Transcribed page text:
*** Block opens ***

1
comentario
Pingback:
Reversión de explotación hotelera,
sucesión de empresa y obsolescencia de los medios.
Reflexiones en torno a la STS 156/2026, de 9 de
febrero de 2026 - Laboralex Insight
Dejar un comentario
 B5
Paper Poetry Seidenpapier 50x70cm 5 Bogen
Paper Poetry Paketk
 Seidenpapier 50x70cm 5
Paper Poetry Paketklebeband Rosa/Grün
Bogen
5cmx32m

*** Block closes ***
*** Block opens ***

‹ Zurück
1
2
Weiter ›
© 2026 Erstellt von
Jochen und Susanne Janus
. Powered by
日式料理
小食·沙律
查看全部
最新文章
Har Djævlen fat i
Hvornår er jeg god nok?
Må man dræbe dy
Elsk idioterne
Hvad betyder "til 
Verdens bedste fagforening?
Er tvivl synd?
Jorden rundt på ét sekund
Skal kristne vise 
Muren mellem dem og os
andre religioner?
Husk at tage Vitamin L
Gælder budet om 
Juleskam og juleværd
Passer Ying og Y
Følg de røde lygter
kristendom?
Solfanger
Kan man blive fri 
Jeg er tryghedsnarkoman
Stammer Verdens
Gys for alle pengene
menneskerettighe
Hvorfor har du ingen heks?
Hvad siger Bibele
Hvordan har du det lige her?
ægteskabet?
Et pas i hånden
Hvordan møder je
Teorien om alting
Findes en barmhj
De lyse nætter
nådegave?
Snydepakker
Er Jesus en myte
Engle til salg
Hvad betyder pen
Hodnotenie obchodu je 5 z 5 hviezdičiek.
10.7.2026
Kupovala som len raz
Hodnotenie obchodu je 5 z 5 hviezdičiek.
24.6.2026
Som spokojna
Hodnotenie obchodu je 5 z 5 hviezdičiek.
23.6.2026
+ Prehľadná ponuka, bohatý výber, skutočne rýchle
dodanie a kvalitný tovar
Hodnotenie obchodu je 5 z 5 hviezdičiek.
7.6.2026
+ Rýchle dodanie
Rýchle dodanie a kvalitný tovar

*** Block closes ***

■ Your objective ■
Gather every line in the items above that contains the word "Hvordan".

■ The answer ■
Hvordan har du det lige her?
Hvordan møder je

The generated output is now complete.